[Data pulled from a collection]
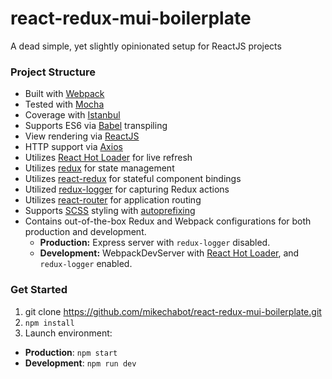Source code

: # react-redux-mui-boilerplate
A dead simple, yet slightly opinionated setup for ReactJS projects

### Project Structure

* Built with [Webpack](https://webpack.github.io/)
* Tested with [Mocha](https://mochajs.org/)
* Coverage with [Istanbul](https://gotwarlost.github.io/istanbul/)
* Supports ES6 via [Babel](https://babeljs.io/) transpiling
* View rendering via [ReactJS](https://facebook.github.io/react/)
* HTTP support via [Axios](https://github.com/mzabriskie/axios)
* Utilizes [React Hot Loader](http://gaearon.github.io/react-hot-loader/) for live refresh
* Utilizes [redux](http://redux.js.org/index.html) for state management
* Utilizes [react-redux](https://github.com/reactjs/react-redux) for stateful component bindings
* Utilized [redux-logger](https://github.com/theaqua/redux-logger) for capturing Redux actions 
* Utilizes [react-router](https://github.com/reactjs/react-router) for application routing
* Supports [SCSS](http://sass-lang.com/) styling with [autoprefixing](https://github.com/postcss/autoprefixer)
* Contains out-of-the-box Redux and Webpack configurations for both production and development. 
  * **Production:** Express server with `redux-logger` disabled.
  * **Development:** WebpackDevServer with [React Hot Loader](http://gaearon.github.io/react-hot-loader/), and `redux-logger` enabled.


### Get Started
1. git clone https://github.com/mikechabot/react-redux-mui-boilerplate.git
2. `npm install`
3. Launch environment:
  *  **Production**: `npm start`
  *  **Development**: `npm run dev`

Brief >>
Print all of the data above line for line, with no changes, and omit the pictures from your output.

Answer for this exercise >>
Source code

: # react-redux-mui-boilerplate
A dead simple, yet slightly opinionated setup for ReactJS projects

### Project Structure

* Built with [Webpack](https://webpack.github.io/)
* Tested with [Mocha](https://mochajs.org/)
* Coverage with [Istanbul](https://gotwarlost.github.io/istanbul/)
* Supports ES6 via [Babel](https://babeljs.io/) transpiling
* View rendering via [ReactJS](https://facebook.github.io/react/)
* HTTP support via [Axios](https://github.com/mzabriskie/axios)
* Utilizes [React Hot Loader](http://gaearon.github.io/react-hot-loader/) for live refresh
* Utilizes [redux](http://redux.js.org/index.html) for state management
* Utilizes [react-redux](https://github.com/reactjs/react-redux) for stateful component bindings
* Utilized [redux-logger](https://github.com/theaqua/redux-logger) for capturing Redux actions 
* Utilizes [react-router](https://github.com/reactjs/react-router) for application routing
* Supports [SCSS](http://sass-lang.com/) styling with [autoprefixing](https://github.com/postcss/autoprefixer)
* Contains out-of-the-box Redux and Webpack configurations for both production and development. 
  * **Production:** Express server with `redux-logger` disabled.
  * **Development:** WebpackDevServer with [React Hot Loader](http://gaearon.github.io/react-hot-loader/), and `redux-logger` enabled.


### Get Started
1. git clone https://github.com/mikechabot/react-redux-mui-boilerplate.git
2. `npm install`
3. Launch environment:
  *  **Production**: `npm start`
  *  **Development**: `npm run dev`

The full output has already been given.